> [Brief]: Reproduce the text of every entry below word for word, leaving out the pictures.

> [Saved data entries]:
□ □ □ □

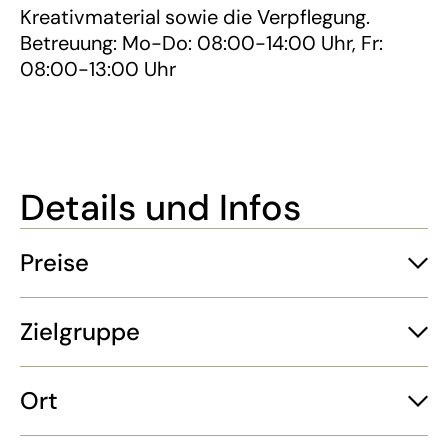
Kreativmaterial sowie die Verpflegung.
Betreuung: Mo-Do: 08:00-14:00 Uhr, Fr:
08:00-13:00 Uhr
Details und Infos
Preise
Zielgruppe
Ort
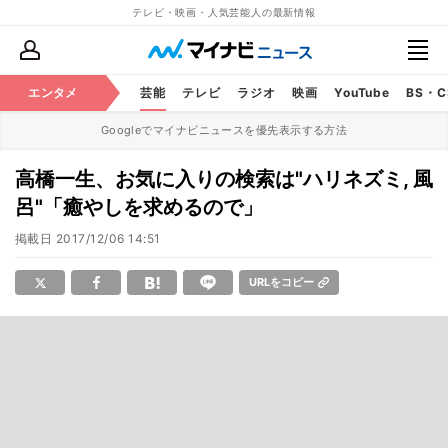
テレビ・映画・人気芸能人の最新情報
エンタメ
芸能
テレビ
ラジオ
映画
YouTube
BS・
Googleでマイナビニュースを優先表示する方法
高橋一生、お気に入りの検索は"ハリネズミ, 風
呂"「癒やしを求めるので」
掲載日
2017/12/06 14:51
URLをコピー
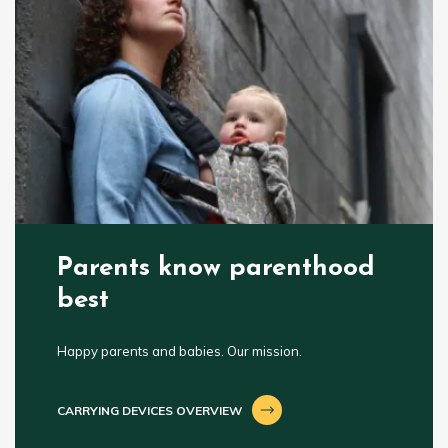
Parents know parenthood
best
Happy parents and babies. Our mission.
CARRYING DEVICES OVERVIEW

□ □ □ □

> [Solution for this exercise]:
Kreativmaterial sowie die Verpflegung.
Betreuung: Mo-Do: 08:00-14:00 Uhr, Fr:
08:00-13:00 Uhr
Details und Infos
Preise
Zielgruppe
Ort
テレビ・映画・人気芸能人の最新情報
エンタメ
芸能
テレビ
ラジオ
映画
YouTube
BS・
Googleでマイナビニュースを優先表示する方法
高橋一生、お気に入りの検索は"ハリネズミ, 風
呂"「癒やしを求めるので」
掲載日
2017/12/06 14:51
URLをコピー
Parents know parenthood
best
Happy parents and babies. Our mission.
CARRYING DEVICES OVERVIEW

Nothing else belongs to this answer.